Evaluate convergence of ford_johnson_rho for n = 1000

100%|██████████| 10000/10000 [1:08:32<00:00,  2.43it/s]

Evaluate convergence of quicksort for n = 1000

100%|██████████| 10000/10000 [40:55<00:00,  4.07it/s]

Evaluate convergence of asort_quickselect_rho for n = 1000

100%|██████████| 10000/10000 [1:35:46<00:00,  1.74it/s]

Evaluate convergence of mergesort_bottom_up_rho for n = 1000

100%|██████████| 10000/10000 [49:53<00:00,  3.34it/s]

Evaluate convergence of multizip_sort_rho for n = 1000

100%|██████████| 10000/10000 [52:46<00:00,  3.16it/s]

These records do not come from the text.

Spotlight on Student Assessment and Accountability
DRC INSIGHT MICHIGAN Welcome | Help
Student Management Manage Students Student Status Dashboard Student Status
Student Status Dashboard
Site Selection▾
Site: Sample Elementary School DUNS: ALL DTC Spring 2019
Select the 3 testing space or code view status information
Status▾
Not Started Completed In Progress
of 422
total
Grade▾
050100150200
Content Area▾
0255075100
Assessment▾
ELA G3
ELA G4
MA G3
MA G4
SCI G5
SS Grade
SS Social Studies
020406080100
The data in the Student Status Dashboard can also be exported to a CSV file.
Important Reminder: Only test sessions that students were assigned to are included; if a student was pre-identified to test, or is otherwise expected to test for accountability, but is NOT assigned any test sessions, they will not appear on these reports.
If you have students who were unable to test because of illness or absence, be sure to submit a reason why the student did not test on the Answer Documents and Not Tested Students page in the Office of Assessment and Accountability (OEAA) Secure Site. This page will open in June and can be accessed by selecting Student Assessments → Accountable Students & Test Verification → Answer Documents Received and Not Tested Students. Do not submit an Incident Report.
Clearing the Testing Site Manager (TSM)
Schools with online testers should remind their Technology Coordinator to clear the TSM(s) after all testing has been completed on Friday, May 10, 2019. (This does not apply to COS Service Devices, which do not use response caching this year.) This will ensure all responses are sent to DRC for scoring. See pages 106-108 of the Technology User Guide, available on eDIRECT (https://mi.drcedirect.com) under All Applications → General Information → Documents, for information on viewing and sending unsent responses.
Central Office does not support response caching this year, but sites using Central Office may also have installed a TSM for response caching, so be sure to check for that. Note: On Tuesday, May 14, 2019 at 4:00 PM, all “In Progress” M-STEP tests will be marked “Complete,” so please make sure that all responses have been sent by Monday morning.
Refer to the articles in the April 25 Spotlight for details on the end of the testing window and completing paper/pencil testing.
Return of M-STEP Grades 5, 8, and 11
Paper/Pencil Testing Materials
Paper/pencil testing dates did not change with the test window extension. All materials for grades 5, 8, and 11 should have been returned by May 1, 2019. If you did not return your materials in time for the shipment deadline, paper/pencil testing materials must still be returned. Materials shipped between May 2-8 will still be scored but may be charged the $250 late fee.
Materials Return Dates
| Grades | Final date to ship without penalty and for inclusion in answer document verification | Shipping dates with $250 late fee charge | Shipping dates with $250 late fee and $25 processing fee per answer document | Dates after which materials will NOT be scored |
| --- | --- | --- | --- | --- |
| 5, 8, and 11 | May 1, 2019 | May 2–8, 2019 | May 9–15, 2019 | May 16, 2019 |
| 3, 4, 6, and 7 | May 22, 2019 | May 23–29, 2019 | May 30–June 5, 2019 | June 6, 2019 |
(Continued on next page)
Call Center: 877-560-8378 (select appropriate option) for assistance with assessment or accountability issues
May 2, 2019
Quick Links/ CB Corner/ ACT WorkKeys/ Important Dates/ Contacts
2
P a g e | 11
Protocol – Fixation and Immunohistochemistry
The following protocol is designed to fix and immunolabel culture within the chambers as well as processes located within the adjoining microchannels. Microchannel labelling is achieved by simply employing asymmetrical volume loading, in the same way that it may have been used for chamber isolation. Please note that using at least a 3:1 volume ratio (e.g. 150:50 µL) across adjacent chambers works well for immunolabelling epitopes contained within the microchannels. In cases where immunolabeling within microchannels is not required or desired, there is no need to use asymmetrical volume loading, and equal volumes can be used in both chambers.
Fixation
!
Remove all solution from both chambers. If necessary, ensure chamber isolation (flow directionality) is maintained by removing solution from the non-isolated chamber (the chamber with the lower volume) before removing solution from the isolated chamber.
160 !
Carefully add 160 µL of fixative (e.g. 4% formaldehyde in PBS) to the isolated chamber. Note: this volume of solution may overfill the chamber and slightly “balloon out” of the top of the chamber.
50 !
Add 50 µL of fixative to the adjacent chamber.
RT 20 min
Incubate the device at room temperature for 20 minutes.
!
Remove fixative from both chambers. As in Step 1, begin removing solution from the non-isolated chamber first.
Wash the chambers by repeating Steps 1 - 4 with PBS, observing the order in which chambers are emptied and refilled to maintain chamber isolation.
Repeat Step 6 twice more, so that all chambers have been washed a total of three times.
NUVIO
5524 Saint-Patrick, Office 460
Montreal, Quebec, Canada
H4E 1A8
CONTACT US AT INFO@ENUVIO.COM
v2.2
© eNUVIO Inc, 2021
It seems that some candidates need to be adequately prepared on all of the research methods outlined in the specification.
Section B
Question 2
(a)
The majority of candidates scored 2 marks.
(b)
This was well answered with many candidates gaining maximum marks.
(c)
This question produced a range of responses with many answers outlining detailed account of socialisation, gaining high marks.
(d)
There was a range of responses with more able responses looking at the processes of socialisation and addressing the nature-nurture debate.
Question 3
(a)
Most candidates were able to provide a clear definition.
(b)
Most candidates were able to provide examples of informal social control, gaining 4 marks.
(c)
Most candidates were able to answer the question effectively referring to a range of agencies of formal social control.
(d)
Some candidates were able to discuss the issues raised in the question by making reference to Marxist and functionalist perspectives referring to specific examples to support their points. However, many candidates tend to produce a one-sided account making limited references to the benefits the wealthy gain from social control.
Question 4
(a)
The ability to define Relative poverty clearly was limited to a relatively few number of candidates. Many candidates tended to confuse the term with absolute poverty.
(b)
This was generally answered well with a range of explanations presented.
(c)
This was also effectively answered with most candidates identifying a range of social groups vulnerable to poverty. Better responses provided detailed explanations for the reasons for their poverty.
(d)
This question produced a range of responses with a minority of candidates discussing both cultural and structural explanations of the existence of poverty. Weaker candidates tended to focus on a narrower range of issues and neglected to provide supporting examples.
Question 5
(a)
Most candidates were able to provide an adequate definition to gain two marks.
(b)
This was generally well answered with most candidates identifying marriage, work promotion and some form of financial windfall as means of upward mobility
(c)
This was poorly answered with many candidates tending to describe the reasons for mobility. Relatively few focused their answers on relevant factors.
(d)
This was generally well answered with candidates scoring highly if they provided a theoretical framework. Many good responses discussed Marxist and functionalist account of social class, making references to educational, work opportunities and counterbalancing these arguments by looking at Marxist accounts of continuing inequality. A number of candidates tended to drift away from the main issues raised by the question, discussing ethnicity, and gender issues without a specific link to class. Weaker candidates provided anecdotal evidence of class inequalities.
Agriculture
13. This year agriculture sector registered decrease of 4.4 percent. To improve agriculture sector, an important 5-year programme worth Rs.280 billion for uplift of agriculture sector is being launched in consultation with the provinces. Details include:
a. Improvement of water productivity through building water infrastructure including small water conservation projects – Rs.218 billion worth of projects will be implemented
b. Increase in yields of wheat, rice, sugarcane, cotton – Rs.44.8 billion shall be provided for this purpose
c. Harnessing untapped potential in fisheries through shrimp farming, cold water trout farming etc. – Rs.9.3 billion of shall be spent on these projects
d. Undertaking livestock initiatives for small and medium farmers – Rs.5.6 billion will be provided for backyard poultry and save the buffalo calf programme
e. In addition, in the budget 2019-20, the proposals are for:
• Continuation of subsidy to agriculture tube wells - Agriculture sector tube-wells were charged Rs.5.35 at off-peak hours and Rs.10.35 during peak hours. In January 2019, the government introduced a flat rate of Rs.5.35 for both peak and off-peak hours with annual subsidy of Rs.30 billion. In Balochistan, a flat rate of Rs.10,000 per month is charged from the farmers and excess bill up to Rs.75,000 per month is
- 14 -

Evaluate convergence of corsort_delta_max_rho for n = 1000

100%|██████████| 10000/10000 [2:42:29<00:00,  1.03it/s]

We save the raw results.

[5]:

import dill as pickle
from pathlib import Path

fn = Path(f"profiles_n_{n}_nt_{nt}.pkl")
if fn.exists():
    with open(fn, 'rb') as f:
        convergence = pickle.load(f)
else:
    with open(fn, 'wb') as f:
        pickle.dump(convergence, f)

Then we display the results.

[6]:

m = n*(n-1)/2
fig = plt.figure(figsize=(15, 10))
ax = plt.axes()
decim=40
color_dict = auto_colors(sort_list)
for name in legends:
    ref = convergence[name]
    color = color_dict[name]
    p_m = ref.shape[1]
    x = np.arange(p_m)[::decim]
    ref = ref[:, ::decim]
    q = np.zeros((5, ref.shape[1]))
    for i, per in enumerate([2.5, 50, 97.5]):
        q[i, :] = np.percentile(ref, per, axis=0)
    q = q/m
    ax.plot(x, q[1, :], label=legends[name], color=color)
    ax.fill_between(x, q[0, :], q[2, :], alpha=.2, color=color)
plt.legend()
plt.grid()
ax.tick_params(labelright=True, right=True)
plt.ylabel('Distance to sorted list')
plt.xlabel('Comparisons performed')
plt.ylim([0, None])
plt.xlim([0, 12000])
plt.show()